SC justice ready to testify vs Sereno
A magistrate of the Supreme Court (SC) is willing to testify on the impeachment charges against Chief Justice Ma. Lourdes Sereno should the trial against her proceed.
The justice, who requested anonymity so as not to preempt the expected proceedings before Congress, cited several allegations in the impeachment complaint against Sereno that involve internal matters of the high court that only insiders would be able to attest to.
“If summoned by the impeachment court, we will be compelled to testify in the trial out of respect for the constitutional process,” the justice told
The STAR by phone. The magistrate would not reveal if the testimony will support or negate the allegations raised against Sereno.
But the justice stressed that any testimony would anyway undergo test of credibility dur- ing trial.
“I don’t have any ambition to replace her (Sereno) or any agenda,” the justice said.
Earlier this month, the SC allowed the release of court records and documents sought by groups seeking the ouster of Sereno to bolster the impeachment complaint against her before the House of Representatives.
All 14 other colleagues of Sereno in the high court voted unanimously to grant the request of the Volunteers Against Crime and Corruption (VACC) and the Vanguard of the Philippine Constitution Inc. (VPCI) for certified copies of several documents that will support their allegations against the Chief Justice.
Among the records ordered released to VACC and VPCI were the SC’s revocation of Sereno’s order in 2012 to reopen a regional constitutional administrative office (RCAO) in Cebu without the collegial approval of the Court.
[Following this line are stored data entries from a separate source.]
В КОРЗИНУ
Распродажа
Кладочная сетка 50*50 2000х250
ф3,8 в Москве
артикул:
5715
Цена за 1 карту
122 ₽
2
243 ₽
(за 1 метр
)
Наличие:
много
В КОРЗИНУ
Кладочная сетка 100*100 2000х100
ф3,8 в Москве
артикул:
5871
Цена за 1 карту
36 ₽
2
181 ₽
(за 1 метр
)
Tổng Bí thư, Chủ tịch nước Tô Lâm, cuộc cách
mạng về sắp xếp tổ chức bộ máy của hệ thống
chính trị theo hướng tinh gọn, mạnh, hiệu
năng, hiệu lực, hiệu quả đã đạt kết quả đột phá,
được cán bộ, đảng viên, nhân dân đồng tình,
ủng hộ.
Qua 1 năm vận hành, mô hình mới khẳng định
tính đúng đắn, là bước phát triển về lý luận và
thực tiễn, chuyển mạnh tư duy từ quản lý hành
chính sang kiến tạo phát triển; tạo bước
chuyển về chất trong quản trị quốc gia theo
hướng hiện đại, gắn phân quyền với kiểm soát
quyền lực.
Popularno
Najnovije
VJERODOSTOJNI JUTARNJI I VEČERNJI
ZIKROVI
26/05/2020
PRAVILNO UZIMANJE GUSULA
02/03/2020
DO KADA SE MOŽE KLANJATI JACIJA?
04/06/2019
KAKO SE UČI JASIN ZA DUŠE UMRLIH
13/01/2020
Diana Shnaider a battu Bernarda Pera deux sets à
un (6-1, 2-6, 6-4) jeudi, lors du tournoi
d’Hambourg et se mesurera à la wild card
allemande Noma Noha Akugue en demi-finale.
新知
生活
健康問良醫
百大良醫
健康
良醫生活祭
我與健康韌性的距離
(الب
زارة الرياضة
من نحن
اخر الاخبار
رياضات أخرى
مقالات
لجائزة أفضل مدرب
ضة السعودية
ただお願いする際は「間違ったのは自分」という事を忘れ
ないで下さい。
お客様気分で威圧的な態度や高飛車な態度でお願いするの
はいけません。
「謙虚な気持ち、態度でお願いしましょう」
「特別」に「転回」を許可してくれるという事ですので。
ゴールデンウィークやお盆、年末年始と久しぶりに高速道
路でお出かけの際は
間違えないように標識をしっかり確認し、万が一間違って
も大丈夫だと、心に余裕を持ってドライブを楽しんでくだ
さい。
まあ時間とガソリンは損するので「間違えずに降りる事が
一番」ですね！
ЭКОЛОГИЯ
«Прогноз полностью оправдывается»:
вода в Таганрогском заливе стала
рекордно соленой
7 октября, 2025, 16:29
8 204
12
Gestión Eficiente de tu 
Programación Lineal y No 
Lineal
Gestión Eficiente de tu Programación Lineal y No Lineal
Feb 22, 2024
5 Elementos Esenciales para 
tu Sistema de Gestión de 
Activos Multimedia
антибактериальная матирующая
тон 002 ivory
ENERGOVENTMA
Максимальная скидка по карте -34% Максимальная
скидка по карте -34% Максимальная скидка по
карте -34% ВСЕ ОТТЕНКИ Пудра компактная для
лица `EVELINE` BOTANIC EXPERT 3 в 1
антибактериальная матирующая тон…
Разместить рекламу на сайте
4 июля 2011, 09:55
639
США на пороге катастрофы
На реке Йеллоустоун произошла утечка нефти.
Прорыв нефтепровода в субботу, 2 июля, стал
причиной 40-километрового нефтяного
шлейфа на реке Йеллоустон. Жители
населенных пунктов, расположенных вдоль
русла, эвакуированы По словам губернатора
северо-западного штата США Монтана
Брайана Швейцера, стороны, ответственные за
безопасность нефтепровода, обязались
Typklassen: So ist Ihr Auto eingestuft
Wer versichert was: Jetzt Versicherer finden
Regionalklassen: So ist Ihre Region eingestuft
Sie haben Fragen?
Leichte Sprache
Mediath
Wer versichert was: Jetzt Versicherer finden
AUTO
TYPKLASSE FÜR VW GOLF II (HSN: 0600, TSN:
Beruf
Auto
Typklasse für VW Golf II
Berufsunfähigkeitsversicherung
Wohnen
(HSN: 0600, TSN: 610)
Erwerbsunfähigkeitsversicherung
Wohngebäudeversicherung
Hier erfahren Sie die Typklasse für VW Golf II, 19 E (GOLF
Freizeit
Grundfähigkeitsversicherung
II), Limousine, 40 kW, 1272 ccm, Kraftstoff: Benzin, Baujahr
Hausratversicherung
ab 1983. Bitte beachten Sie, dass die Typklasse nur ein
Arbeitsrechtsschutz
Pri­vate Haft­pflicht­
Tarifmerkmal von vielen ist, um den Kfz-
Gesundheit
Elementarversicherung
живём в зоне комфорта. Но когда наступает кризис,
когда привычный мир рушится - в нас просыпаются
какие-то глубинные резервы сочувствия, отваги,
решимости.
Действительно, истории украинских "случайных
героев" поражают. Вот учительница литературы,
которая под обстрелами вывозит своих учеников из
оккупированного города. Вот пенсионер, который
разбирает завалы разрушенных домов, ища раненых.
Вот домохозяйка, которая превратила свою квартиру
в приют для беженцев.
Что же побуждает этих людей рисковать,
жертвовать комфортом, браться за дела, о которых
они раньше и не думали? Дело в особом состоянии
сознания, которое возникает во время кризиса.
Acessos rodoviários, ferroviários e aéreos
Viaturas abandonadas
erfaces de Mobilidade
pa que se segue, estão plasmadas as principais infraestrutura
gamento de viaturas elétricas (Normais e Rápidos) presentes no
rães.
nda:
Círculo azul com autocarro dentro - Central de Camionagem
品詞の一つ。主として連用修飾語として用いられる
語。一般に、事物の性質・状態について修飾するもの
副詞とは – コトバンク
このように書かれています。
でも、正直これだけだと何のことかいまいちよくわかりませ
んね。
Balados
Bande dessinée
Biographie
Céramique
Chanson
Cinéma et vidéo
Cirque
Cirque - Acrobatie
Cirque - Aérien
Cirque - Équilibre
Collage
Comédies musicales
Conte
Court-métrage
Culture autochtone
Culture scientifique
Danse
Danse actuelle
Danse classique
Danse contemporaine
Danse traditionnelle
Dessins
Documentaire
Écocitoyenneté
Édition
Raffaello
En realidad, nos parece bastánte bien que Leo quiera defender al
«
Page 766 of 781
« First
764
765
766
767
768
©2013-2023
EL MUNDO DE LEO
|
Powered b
The SC also granted the release of Sereno’s memorandum for appointment of lawyer Solomon Lumba as her staff head and the subsequent letter of Senior Associate Justice Antonio Carpio withdrawing his signature from the appointment over an internal issue.
The VACC and VPCI alleged that Sereno violated the Constitution when she appointed Lumba, a professor at the University of the Philippines College of Law, when the law provides that appointive government officials shall not hold another public post unless otherwise specified.
But the high court rejected the request of the groups for release of the Memorandum of Associate Justice Teresita Leonardo-de Castro questioning Sereno’s orders which lacked necessary approval of the collegial court as provided under the rules, including the appointment of a Philippine Judicial Academy (Philja) official.
The SC explained that such memorandum could not be released pending resolution from the Court.
De Castro’s internal memorandum, which was reported by The STAR earlier, specifically assailed the appointment of lawyer Brenda Jay Mendoza as Philja chief of office for the Philippine Mediation Center, which she said violated their Administrative Order No. 33-2008 that required the appointment for the post to be approved by the SC collegially.
De Castro also assailed Sereno’s grant of foreign travel allowance to members of her staff without required approval from the full court.
She bared that the Chief Justice’s staff members were being given travel allowances even when their trips abroad were on “official time,” which should not involve expenditure of public funds.
De Castro also questioned the “long delay” in the appointment in vacant key positions in SC pending before Sereno’s office, “which is prejudicial to the best interest of service.”
In their complaint, the VACC and VPCI accused Sereno of culpable violation of the Constitution by issuing an administrative order creating the new Judiciary Decentralized Office (JDO) and reopening the RCAO in Western Visayas in the absence of an authority from the Court.
They also raised the appointments of Lumba and Mendoza in the SC as basis.
The complaint also alleged that Sereno committed betrayal of public trust for sitting on the applications for the vacant posts in the Supreme Court.